Державин прошел в кухню, там обедали трое крестьян. Один из них, бородатый, пронырливого обличья приказчик, на вопрос Державина стал рассказывать:

– Да вот, ваше благородие, дела-то какие! Дела прямо пакостные! Володимирского полка гренадеры, коих в Казань гонят, в роптание пришли. Как проезжали мы через селенье Кибол, сделали ночевку на постоялом дворе, вот там и слышали... Гренадеры-то в ямские подводы укладывались в дорогу, да и говорят громко, никого не страшась. «Вот, – говорят, – вызвали нас из армии, чтоб при свадьбе Павла Петровича быть в Питере. И хошь бы за это беспокойство по чарке водки подали, губы помочить, а замест благодарности по окончании торжества заставили нас, солдат, на Неве сваи бить, как строилась набережная дворцовая. Ну да ладно!.. Только бы нам, – говорят гренадеры, – до места доехать да не замерзнуть, а мы от этакой худой жизни все свои ружья сложим пред царем, что появился в низовых местах... Царь он али не царь, – нам, да-кось, наплевать», – говорят.

– Ах, мерзавцы! – возмутился Державин. Полное лицо его стемнело. – И что же ты... ужели смолчал, слыша все сие?

– А чего мне гуторить? Нешто это мое дело? Мое дело сторона, – ответил бородатый приказчик, прожевывая кашу и рыгая.

Попивая чуть погодя ароматный кофе со своей приятельницей и с отменным аппетитом пожирая румяные, легкие, как вата, пышки, Державин говорил:

– Крамола, крамола, Степанида Порфирьевна!
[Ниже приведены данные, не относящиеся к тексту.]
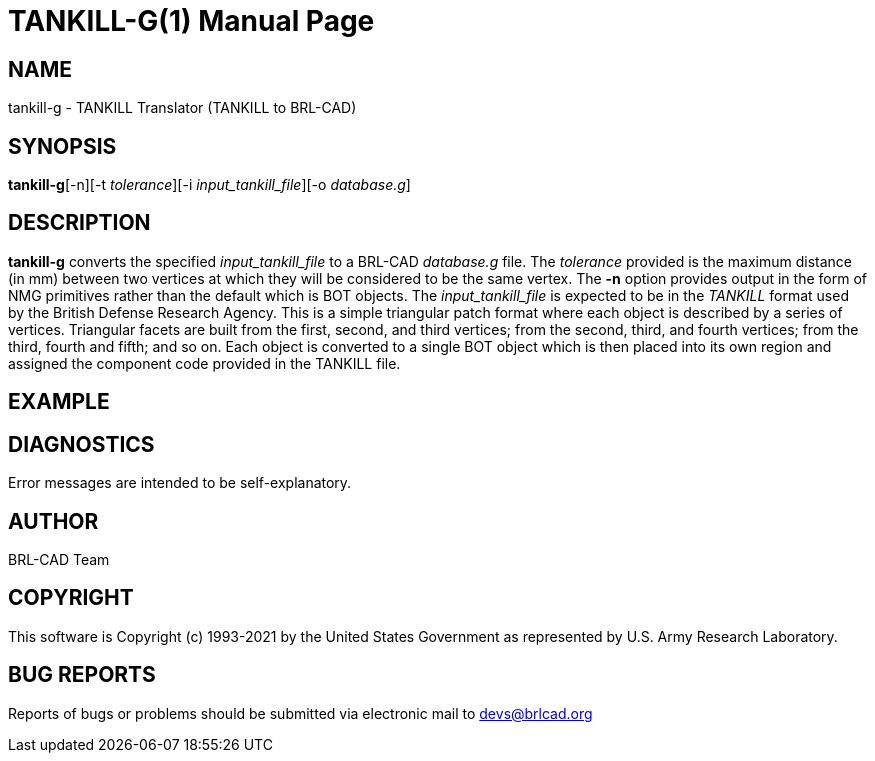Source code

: = TANKILL-G(1)
BRL-CAD Team
:doctype: manpage
:man manual: User Commands
:man source: BRL-CAD
:page-layout: base

== NAME

tankill-g - TANKILL Translator (TANKILL to BRL-CAD)

== SYNOPSIS

*tankill-g*[-n][-t _tolerance_][-i _input_tankill_file_][-o _database.g_]

== DESCRIPTION

[cmd]*tankill-g* converts the specified __input_tankill_file__ to a BRL-CAD __database.g__ file. The __tolerance__ provided is the maximum distance (in mm) between two vertices at which they will be considered to be the same vertex. The [opt]*-n* option provides output in the form of NMG primitives rather than the default which is BOT objects. The __input_tankill_file__ is expected to be in the __TANKILL__ format used by the British Defense Research Agency. This is a simple triangular patch format where each object is described by a series of vertices. Triangular facets are built from the first, second, and third vertices; from the second, third, and fourth vertices; from the third, fourth and fifth; and so on. Each object is converted to a single BOT object which is then placed into its own region and assigned the component code provided in the TANKILL file.

== EXAMPLE
// <synopsis>
// $ tankill-g <emphasis remap="I">sample.tankill sample.g</emphasis>
// </synopsis>


== DIAGNOSTICS

Error messages are intended to be self-explanatory.

== AUTHOR

BRL-CAD Team

== COPYRIGHT

This software is Copyright (c) 1993-2021 by the United States Government as represented by U.S. Army Research Laboratory.

== BUG REPORTS

Reports of bugs or problems should be submitted via electronic mail to mailto:devs@brlcad.org[]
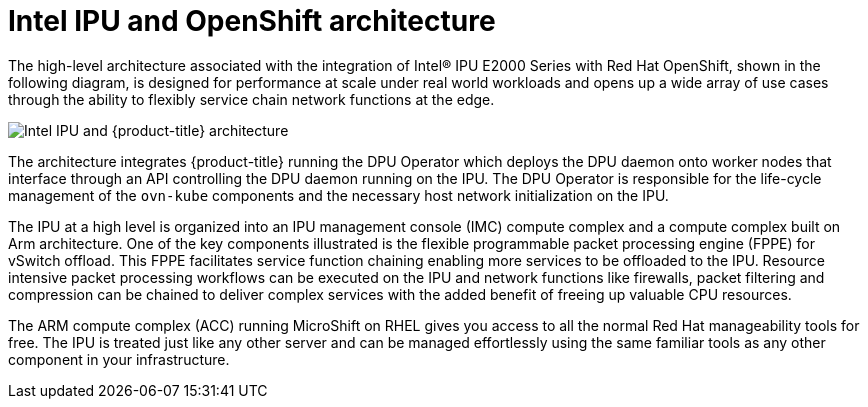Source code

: // Module included in the following assemblies:
//
// * hardware_accelerators/about-intel-advanced-accelerators.adoc

:_mod-docs-content-type: CONCEPT
[id="intel-ipu-ocp-architecture_{context}"]

= Intel IPU and OpenShift architecture

The high-level architecture associated with the integration of Intel® IPU E2000 Series with Red Hat OpenShift, shown in the following diagram, is designed for performance at scale under real world workloads and opens up a wide array of use cases through the ability to flexibly service chain network functions at the edge.

image::653_OpenShift_Offloading_IPU_0424_KB-article.png[Intel IPU and {product-title} architecture]

The architecture integrates {product-title} running the DPU Operator which deploys the DPU daemon onto worker nodes that interface through an API controlling the DPU daemon running on the IPU. The DPU Operator is responsible for the life-cycle management of the `ovn-kube` components and the necessary host network initialization on the IPU.

The IPU at a high level is organized into an IPU management console (IMC) compute complex and a compute complex built on Arm architecture. One of the key components illustrated is the flexible programmable packet processing engine (FPPE) for vSwitch offload. This FPPE facilitates service function chaining enabling more services to be offloaded to the IPU. Resource intensive packet processing workflows can be executed on the IPU and network functions like firewalls, packet filtering and compression can be chained to deliver complex services with the added benefit of freeing up valuable CPU resources.

The ARM compute complex (ACC) running MicroShift on RHEL gives you access to all the normal Red Hat manageability tools for free. The IPU is treated just like any other server and can be managed effortlessly using the same familiar tools as any other component in your infrastructure.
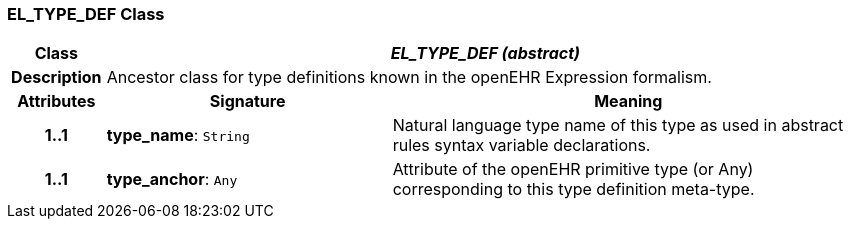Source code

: === EL_TYPE_DEF Class

[cols="^1,3,5"]
|===
h|*Class*
2+^h|*_EL_TYPE_DEF (abstract)_*

h|*Description*
2+a|Ancestor class for type definitions known in the openEHR Expression formalism.

h|*Attributes*
^h|*Signature*
^h|*Meaning*

h|*1..1*
|*type_name*: `String`
a|Natural language type name of this type as used in abstract rules syntax variable declarations.

h|*1..1*
|*type_anchor*: `Any`
a|Attribute of the openEHR primitive type (or Any) corresponding to this type definition meta-type.
|===
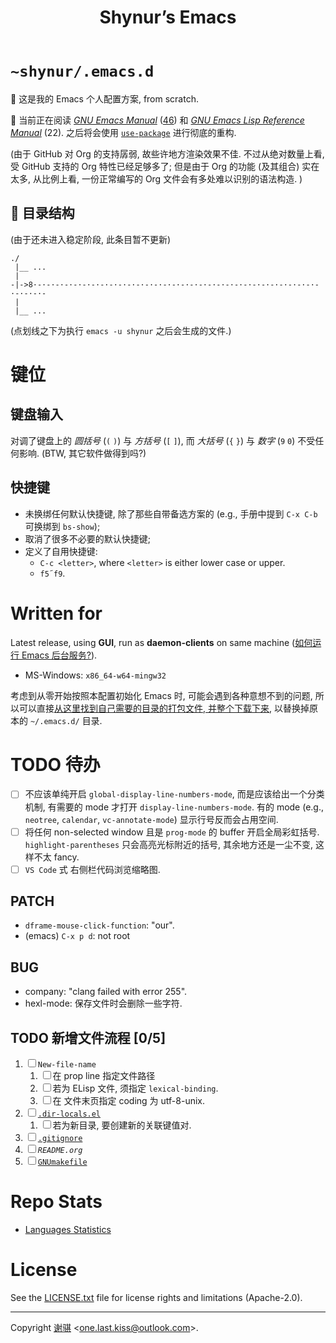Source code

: #+title: Shynur’s Emacs [[https://raw.githubusercontent.com/shynur/misc/main/pictures/emacs/icon.png]]

* =~shynur/.emacs.d=

[[https://raw.githubusercontent.com/shynur/shynur/main/Pictures/Emacs/2023-6-17.png]]

🥰 这是我的 Emacs 个人配置方案, from scratch.

🔬 当前正在阅读 /[[https://gnu.org/s/emacs/manual/html_node/emacs][GNU Emacs Manual]]/ ([[http://localhost/emacs/Lisp-Libraries.html][46]]) 和 /[[https://gnu.org/s/emacs/manual/html_node/elisp][GNU Emacs Lisp Reference Manual]]/ (22).
之后将会使用 [[https://github.com/jwiegley/use-package][=use-package=]] 进行彻底的重构.

(由于 GitHub 对 Org 的支持孱弱, 故些许地方渲染效果不佳.
不过从绝对数量上看, 受 GitHub 支持的 Org 特性已经足够多了; 但是由于 Org 的功能 (及其组合) 实在太多, 从比例上看, 一份正常编写的 Org 文件会有多处难以识别的语法构造.
)

** 📖 目录结构

(由于还未进入稳定阶段, 此条目暂不更新)

#+begin_example
./
 |__ ...
 |
-|->8·-·-·-·-·-·-·-·-·-·-·-·-·-·-·-·-·-·-·-·-·-·-·-·-·-·-·-·-·-·-·-·-·-·-·-·-
 |
 |__ ...
#+end_example

(点划线之下为执行 ~emacs -u shynur~ 之后会生成的文件.)

* 键位
** 键盘输入

对调了键盘上的 /圆括号/ (=(= =)=) 与 /方括号/ (=[= =]=), 而 /大括号/ (={= =}=) 与 /数字/ (=9= =0=) 不受任何影响.
(BTW, 其它软件做得到吗?)

** 快捷键

- 未换绑任何默认快捷键, 除了那些自带备选方案的 (e.g., 手册中提到 =C-x C-b= 可换绑到 ~bs-show~);
- 取消了很多不必要的默认快捷键;
- 定义了自用快捷键:
  - =C-c <letter>=, where =<letter>= is either lower case or upper.
  - =f5=​\tilde​=f9=.

* Written for

Latest release, using *GUI*, run as *daemon-clients* on same machine ([[file:./docs/Emacs-use_daemon.md][如何运行 Emacs 后台服务?]]).

- MS-Windows: =x86_64-w64-mingw32=

考虑到从零开始按照本配置初始化 Emacs 时, 可能会遇到各种意想不到的问题, 所以可以直接[[https://github.com/shynur/misc/tree/main/tmp/shynur-emacs-directory/][从这里找到自己需要的目录的打包文件, 并整个下载下来]], 以替换掉原本的 =~/.emacs.d/= 目录.

* TODO 待办

- [ ] 不应该单纯开启 ~global-display-line-numbers-mode~, 而是应该给出一个分类机制, 有需要的 mode 才打开 ~display-line-numbers-mode~.
  有的 mode (e.g., ~neotree~, ~calendar~, ~vc-annotate-mode~) 显示行号反而会占用空间.
- [ ] 将任何 non-selected window 且是 ~prog-mode~ 的 buffer 开启全局彩虹括号.
  ~highlight-parentheses~ 只会高亮光标附近的括号, 其余地方还是一尘不变, 这样不太 fancy.
- [ ] ~VS Code~ 式 右侧栏代码浏览缩略图.

** PATCH

- ~dframe-mouse-click-function~: "our".
- (emacs) =C-x p d=: not root

** BUG
- company: "clang failed with error 255".
- hexl-mode: 保存文件时会删除一些字符.

** TODO 新增文件流程 [0/5]
1. [ ] =New-file-name=
   1. [ ] 在 prop line 指定文件路径
   2. [ ] 若为 ELisp 文件, 须指定 ~lexical-binding~.
   3. [ ] 在 文件末页指定 coding 为 utf-8-unix.
2. [ ] [[file:./.dir-locals.el][=.dir-locals.el=]]
   1. [ ] 若为新目录, 要创建新的关联键值对.
3. [ ] [[file:./.gitignore][=.gitignore=]]
4. [ ] [[📖 目录结构][=README.org=]]
5. [ ] [[file:./GNUmakefile][=GNUmakefile=]]

* Repo Stats

- [[https://api.codetabs.com/v1/loc/?github=shynur/.emacs.d&branch=main][Languages Statistics]]

* License

See the [[file:./LICENSE.txt][LICENSE.txt]] file for license rights and limitations (Apache-2.0).

-----

Copyright \copy 2023 [[https://github.com/shynur][谢骐]] <[[mailto:one.last.kiss@outlook.com][one.last.kiss@outlook.com]]>.

# Local Variables:
# coding: utf-8-unix
# End:
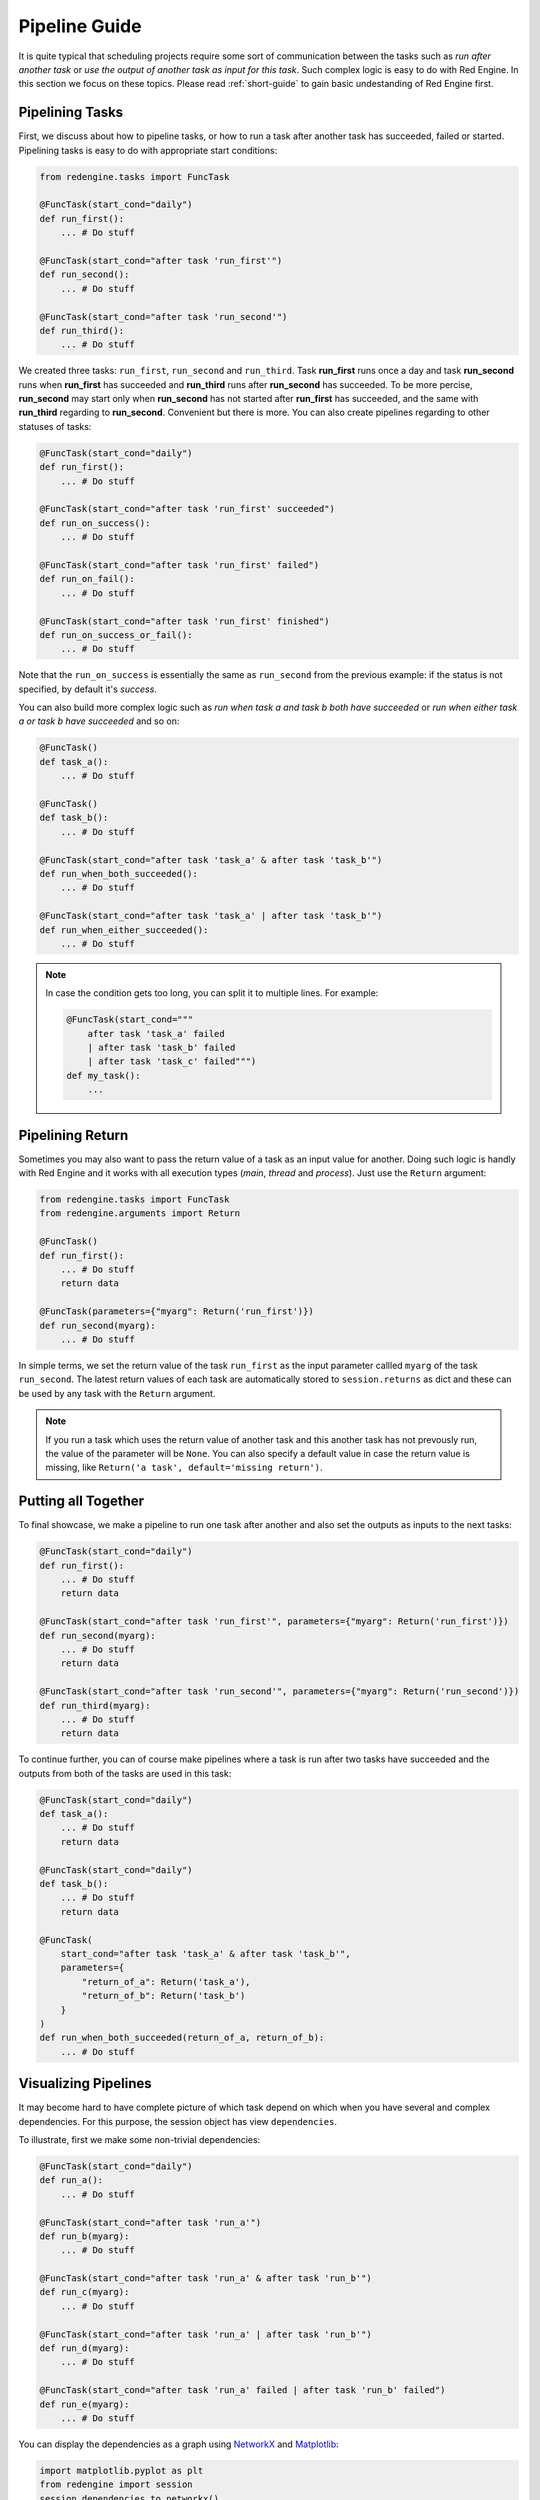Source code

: .. _pipeline-guide:

Pipeline Guide
==============

It is quite typical that scheduling projects require some sort of
communication between the tasks such as *run after another task*
or *use the output of another task as input for this task*. Such
complex logic is easy to do with Red Engine. In this section we 
focus on these topics. Please read :ref:`short-guide` to gain
basic undestanding of Red Engine first.

Pipelining Tasks
----------------

First, we discuss about how to pipeline tasks, or how to run a task
after another task has succeeded, failed or started. Pipelining tasks
is easy to do with appropriate start conditions:

.. code-block:: python

    from redengine.tasks import FuncTask
    
    @FuncTask(start_cond="daily")
    def run_first():
        ... # Do stuff

    @FuncTask(start_cond="after task 'run_first'")
    def run_second():
        ... # Do stuff

    @FuncTask(start_cond="after task 'run_second'")
    def run_third():
        ... # Do stuff

We created three tasks: ``run_first``, ``run_second`` and ``run_third``.
Task **run_first** runs once a day and task **run_second** runs when 
**run_first** has succeeded and **run_third** runs after **run_second** has 
succeeded. To be more percise, **run_second** may start only when 
**run_second** has not started after **run_first** has succeeded, and the 
same with **run_third** regarding to **run_second**. Convenient but 
there is more. You can also create pipelines regarding to other statuses
of tasks:

.. code-block:: python
    
    @FuncTask(start_cond="daily")
    def run_first():
        ... # Do stuff

    @FuncTask(start_cond="after task 'run_first' succeeded")
    def run_on_success():
        ... # Do stuff

    @FuncTask(start_cond="after task 'run_first' failed")
    def run_on_fail():
        ... # Do stuff

    @FuncTask(start_cond="after task 'run_first' finished")
    def run_on_success_or_fail():
        ... # Do stuff

Note that the ``run_on_success`` is essentially the same as
``run_second`` from the previous example: if the status is 
not specified, by default it's *success*. 

You can also build more complex logic such as *run when
task a and task b both have succeeded* or *run when either
task a or task b have succeeded* and so on:

.. code-block:: python
    
    @FuncTask()
    def task_a():
        ... # Do stuff

    @FuncTask()
    def task_b():
        ... # Do stuff

    @FuncTask(start_cond="after task 'task_a' & after task 'task_b'")
    def run_when_both_succeeded():
        ... # Do stuff

    @FuncTask(start_cond="after task 'task_a' | after task 'task_b'")
    def run_when_either_succeeded():
        ... # Do stuff

.. note::

    In case the condition gets too long, you can split it to multiple lines.
    For example:

    .. code-block:: python

        @FuncTask(start_cond="""
            after task 'task_a' failed 
            | after task 'task_b' failed
            | after task 'task_c' failed""")
        def my_task():
            ...

Pipelining Return
-----------------

Sometimes you may also want to pass the return value of a task as an
input value for another. Doing such logic is handly with Red Engine 
and it works with all execution types (*main*, *thread* and *process*).
Just use the ``Return`` argument:

.. code-block:: python

    from redengine.tasks import FuncTask
    from redengine.arguments import Return
    
    @FuncTask()
    def run_first():
        ... # Do stuff
        return data

    @FuncTask(parameters={"myarg": Return('run_first')})
    def run_second(myarg):
        ... # Do stuff

In simple terms, we set the return value of the task ``run_first`` 
as the input parameter callled ``myarg`` of the task ``run_second``. 
The latest return values of each task are automatically stored to 
``session.returns`` as dict and these can be used by any task with the 
``Return`` argument. 

.. note::

    If you run a task which uses the return value of another task
    and this another task has not prevously run, the value of the
    parameter will be ``None``. You can also specify a default 
    value in case the return value is missing, like 
    ``Return('a task', default='missing return')``.

Putting all Together
--------------------

To final showcase, we make a pipeline to run one task after another
and also set the outputs as inputs to the next tasks:

.. code-block:: python
    
    @FuncTask(start_cond="daily")
    def run_first():
        ... # Do stuff
        return data

    @FuncTask(start_cond="after task 'run_first'", parameters={"myarg": Return('run_first')})
    def run_second(myarg):
        ... # Do stuff
        return data

    @FuncTask(start_cond="after task 'run_second'", parameters={"myarg": Return('run_second')})
    def run_third(myarg):
        ... # Do stuff
        return data

To continue further, you can of course make pipelines where a task is run after two 
tasks have succeeded and the outputs from both of the tasks are used in this task:

.. code-block:: python
    
    @FuncTask(start_cond="daily")
    def task_a():
        ... # Do stuff
        return data

    @FuncTask(start_cond="daily")
    def task_b():
        ... # Do stuff
        return data

    @FuncTask(
        start_cond="after task 'task_a' & after task 'task_b'", 
        parameters={
            "return_of_a": Return('task_a'), 
            "return_of_b": Return('task_b')
        }
    )
    def run_when_both_succeeded(return_of_a, return_of_b):
        ... # Do stuff


Visualizing Pipelines
---------------------

It may become hard to have complete picture of which 
task depend on which when you have several and complex dependencies.
For this purpose, the session object has view ``dependencies``.

To illustrate, first we make some non-trivial dependencies:

.. code-block:: python

    @FuncTask(start_cond="daily")
    def run_a():
        ... # Do stuff

    @FuncTask(start_cond="after task 'run_a'")
    def run_b(myarg):
        ... # Do stuff

    @FuncTask(start_cond="after task 'run_a' & after task 'run_b'")
    def run_c(myarg):
        ... # Do stuff

    @FuncTask(start_cond="after task 'run_a' | after task 'run_b'")
    def run_d(myarg):
        ... # Do stuff

    @FuncTask(start_cond="after task 'run_a' failed | after task 'run_b' failed")
    def run_e(myarg):
        ... # Do stuff

You can display the dependencies as a graph using 
`NetworkX <https://networkx.org/documentation/stable/index.html>`_ 
and `Matplotlib <https://matplotlib.org/stable/index.html>`_:

.. code-block:: python

    import matplotlib.pyplot as plt
    from redengine import session
    session.dependencies.to_networkx()
    plt.show()

.. image:: ../graphs/pipeline.png
   :scale: 100 %
   :alt: pipeline visualized

You can see that in order to run task ``run_c``, tasks ``run_a`` and ``run_b``
must both run successfully before. To run task ``run_d``, either ``run_a`` 
or ``run_b`` must run successfully while to run task ``run_e`` either 
``run_a`` or ``run_b`` must fail.

You can also put the dependencies to a dict representation and 
iterate them yourself if needed:

.. code-block:: python

    for link_dict in session.dependencies.to_dict():
        ...

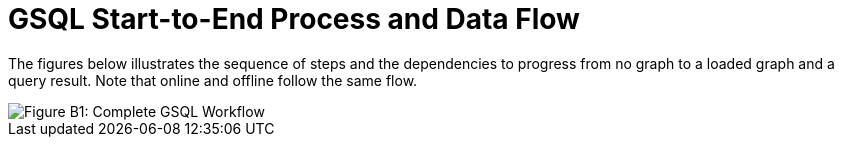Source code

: = GSQL Start-to-End Process and Data Flow
:page-aliases: ddl-and-loading:appendix/gsql-start-to-end-process.adoc

The figures below illustrates the sequence of steps and the dependencies to progress from no graph to a loaded graph and a query result.
Note that online and offline follow the same flow.

image::image (9).png[Figure B1: Complete GSQL Workflow]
Всюду крамола, даже в армии. Вот времена пошли!... Я не сказывал вам, свидетелем какого ужасного случая года с два тому назад, в июле месяце, мне быть довелось?

– Ой, не стращай меня, Гаврюшенька! У тебя вечно случай. Да ты лей больше сливочек-то, пеночку-то... Ужо я тебе кружовничного варенья наложу, ты ведь сластена у меня!

– Этот случай отменный, Степанида Порфирьевна, уж дозвольте... Вызван я был со своей ротой на плац-парад в три часа утра. Стоим, ждем. И через часа два со стороны Песков слышим – кандальные цепи лязгают. Видим, в самом истерзанном облике двенадцать лучших гренадер ведут закованных, тринадцатый – унтер-офицер. Прочли им указ императрицы и приговор. Они на ее жизнь будто бы умышляли. И тут взялись за них каты! Великое избиение учинено им было кнутьями, а после сего обрядили, до полусмерти избитых, в рогожное рубище, повалили в кибитки и – прямо в Сибирь! Настрадался я, глядючи на все сие происшествие.

– Ой, ой! – всплеснула руками женщина.

– Да... Многие на жизнь матушки покушались, и все больше, представьте себе, – военные дворяне. Не угодна им государыня. Они бы не прочь Павла Петровича императором иметь... А теперь вот Пугачев. Беда! Не уявися – что будет!

Перед ним, просительно потявкивая, крутилась на задних лапках ученая Мимишка в теплой кофточке. Державин стал швырять ей в рот маленькие кусочки сахару, она ловко ловила их на лету. Желтенький пушистый кенарь звонко распевал в клетке, топилась голландская печь, босая девчонка поливала герань и колючие кактусы; в переднем углу горела лампада, на шкафу стоял пыльный самовар.

– Ну, благодарю за угощенье! Теперь позвольте мне счеты и приходно-расходную книгу вашего приказчика, учиню учет ему.

– Ой, ненаглядочка моя!.. Спасибо на заботе. А я тебе четыре пары бельеца из ярославского полотна сготовила. Монашка вышивает гладью вензеля твои. И с короной. Ну и долговязый же ты, батюшка! Я как прикинула твои исподние штанцы, так они от самого полу мне до подбородка. Да ты прямо Петр Великий будешь!

– Нет, Степанида Порфирьевна, сей чести не удостоился. В моем росте до Петра Великого вершка не достает...

– Что ты, что ты, Гаврик! А мне, грешнице, думается, ты на вершок длиньше его.

Возвратясь домой, Державин с изумлением увидел в полковом приказе высочайшее повеление явиться ему к Бибикову. Через три дня он уже выезжал в Казань. И странно – отправляясь в путь, Гавриил Романович вовсе не испытывал радости по сему случаю. Напротив, с ним было такое, словно он взвалил себе на плечи груз – чужой и нелегкий. И даже мысль о возможности свидеться наконец с родной матерью мало успокаивала его.